In silico study of 3-hydroxypyrimidine-2,4-diones as inhibitors of HIV RT-associated RNase H using molecular docking, molecular dynamics, 3D-QSAR, and pharmacophore models

Abstract

HIV reverse transcriptase (RT)-associated ribonuclease H (RNase H) plays an important role in HIV multiplication and represents a novel anti-HIV target. Recently, a novel series of 3-hydroxypyrimidine-2,4-dione (HPD) derivatives have been reported as potent inhibitors of HIV RT-associated RNase H; they also exhibit antiviral activities, with EC₅₀ values in the low micromolar range. To better understand their structure–activity relationships and mechanisms of action, an integrated computational study, including molecular docking, molecular dynamics (MD), three-dimensional quantitative structure–activity relationship (3D-QSAR), and pharmacophore modeling, was performed on these HPDs. Ninety-three HPDs were firstly docked into the RNase H active site; then, MD simulations were performed to validate the accuracy of the docking results.

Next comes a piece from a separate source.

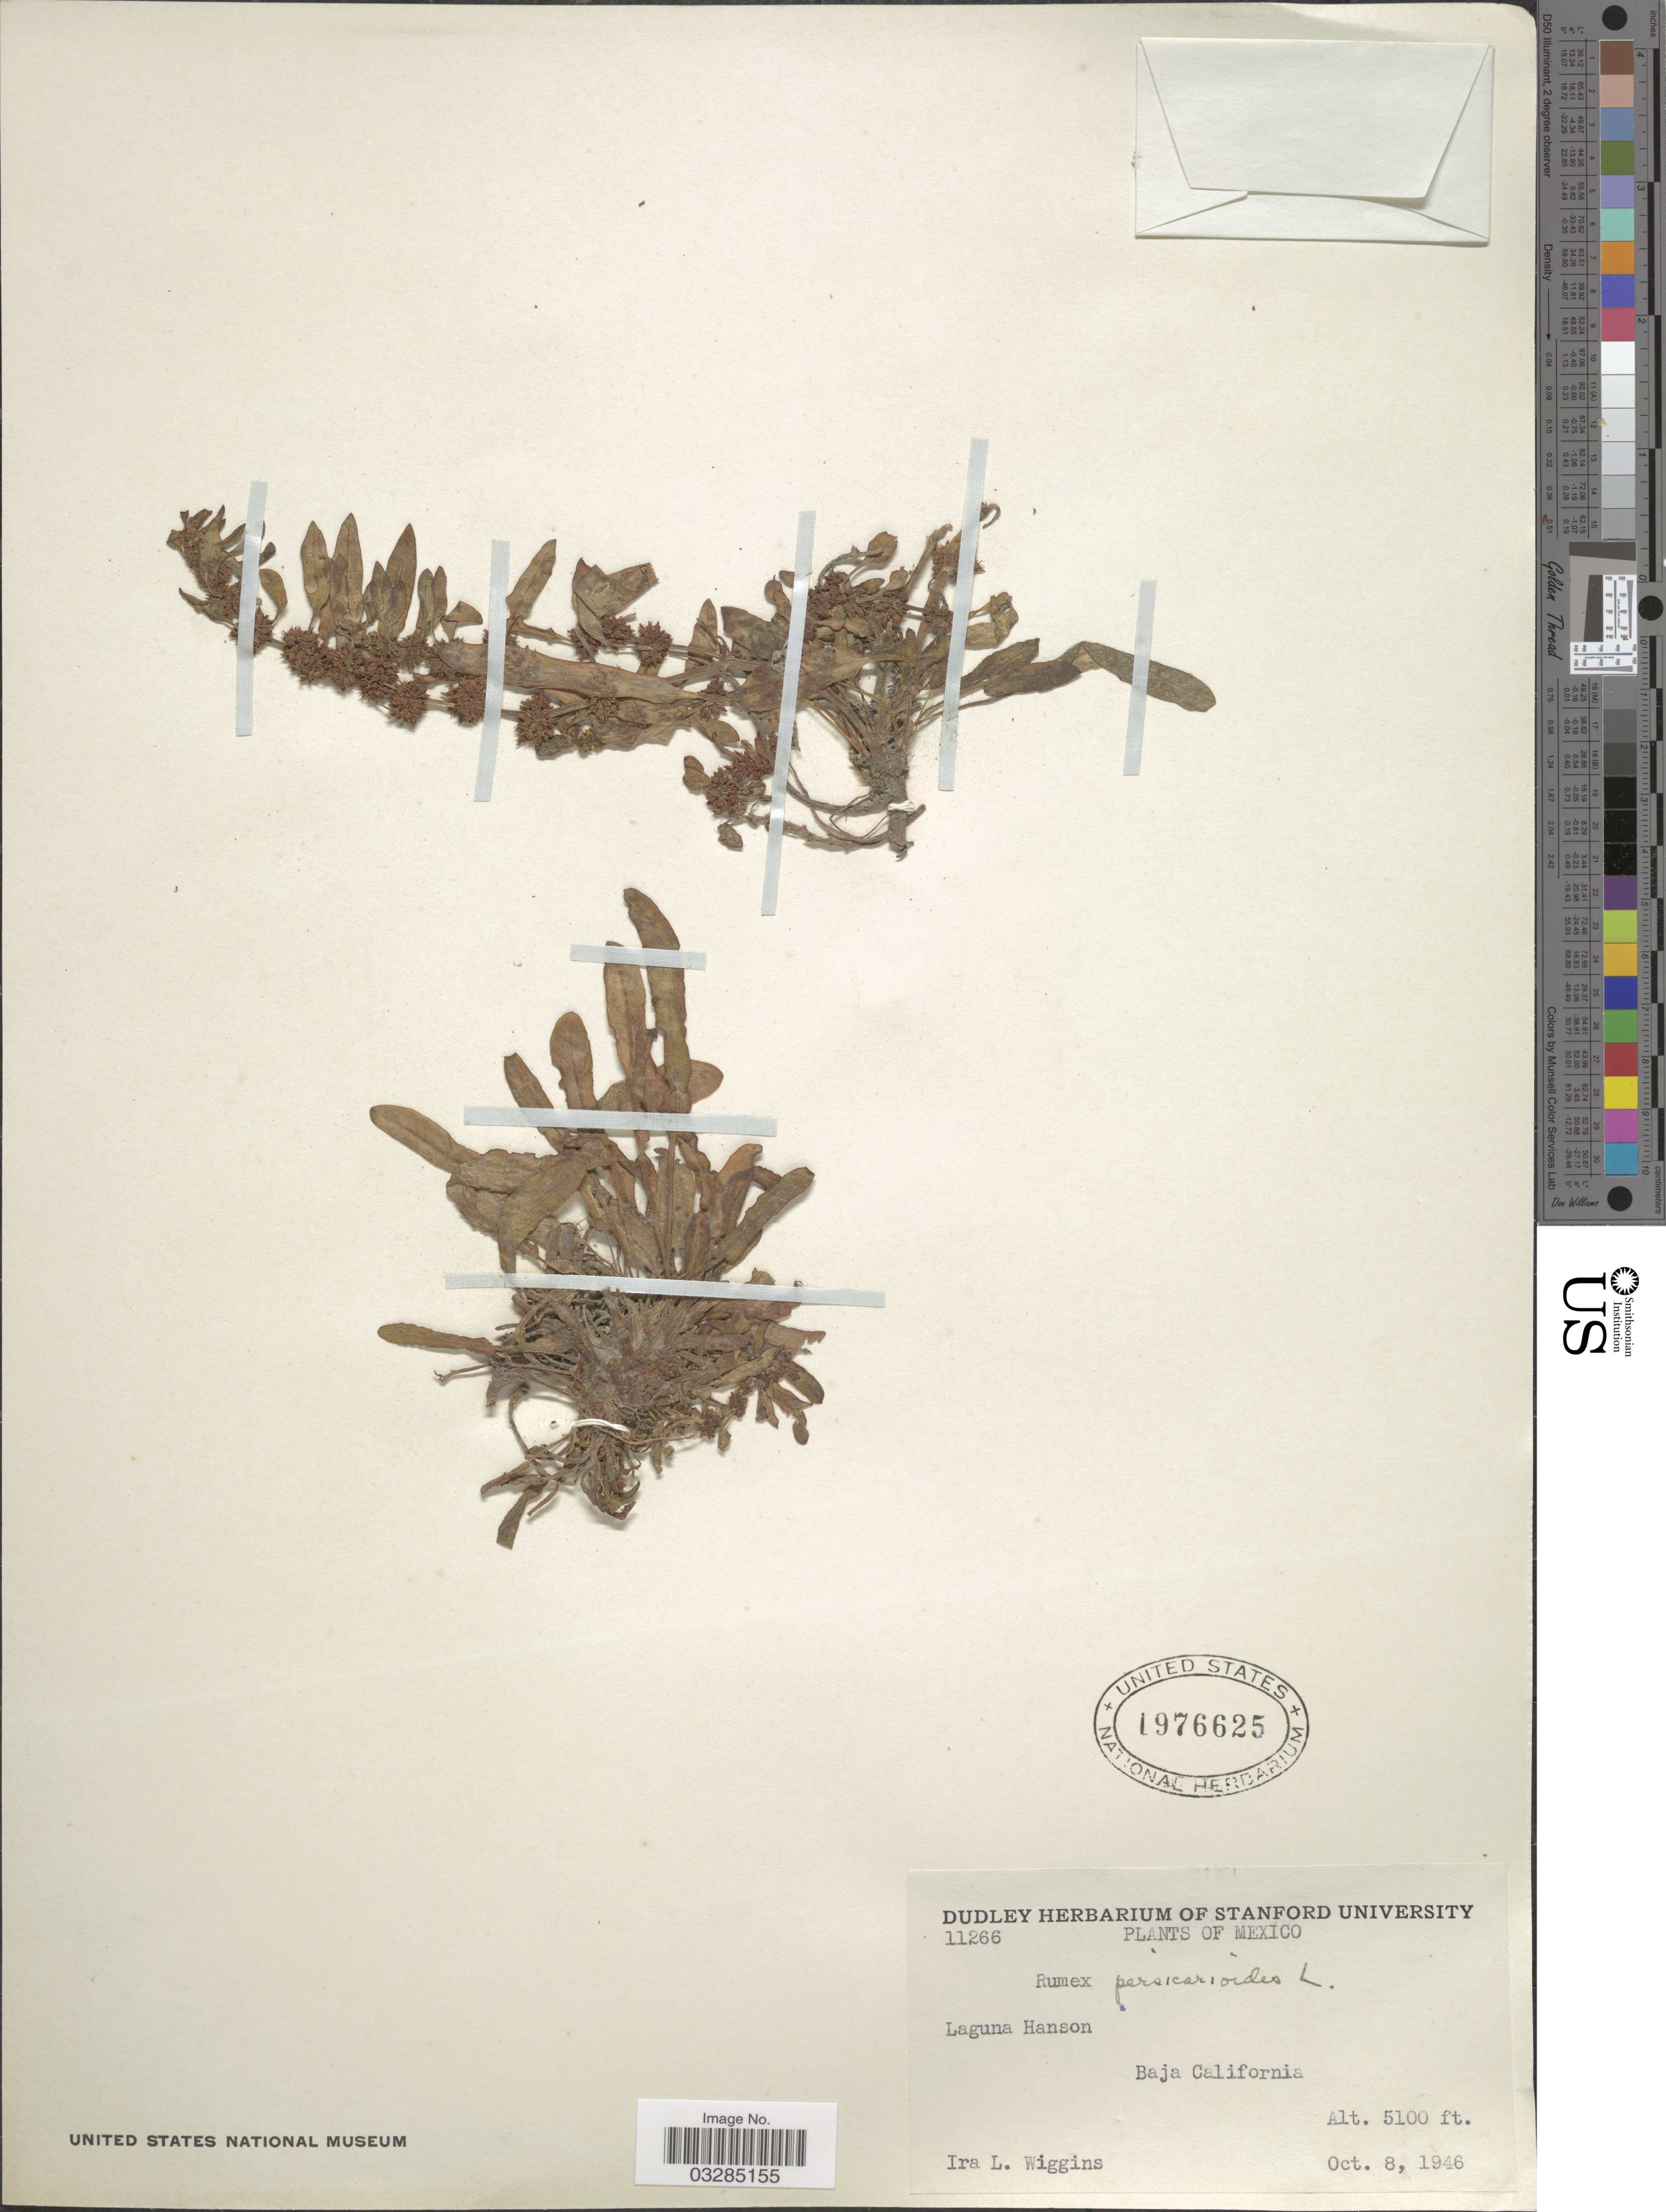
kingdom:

The comparative molecular field analysis (CoMFA) and comparative molecular similarity indices analysis (CoMSIA) methods were used to generate 3D-QSAR models. Structure-based CoMFA (q² = 0.908, R² = 0.978, r_pred² = 0.949) and CoMSIA (q² = 0.908, R² = 0.960, r_pred² = 0.919) models and docking-based CoMFA (q² = 0.832, R² = 0.985, r_pred² = 0.967) and CoMSIA (q² = 0.927, R² = 0.990, r_pred² = 0.977) models were constructed and exhibited excellent predictive ability. The generated pharmacophore model provided deep insight into the pharmacological structural characteristics of the HPDs. Nine virtually screened compounds and six newly designed compounds based on the pharmacophore and 3D-QSAR models are potential leads of HIV RNase H inhibitors. These results may provide important information for the design and development of potent and novel HIV RNase H inhibitors.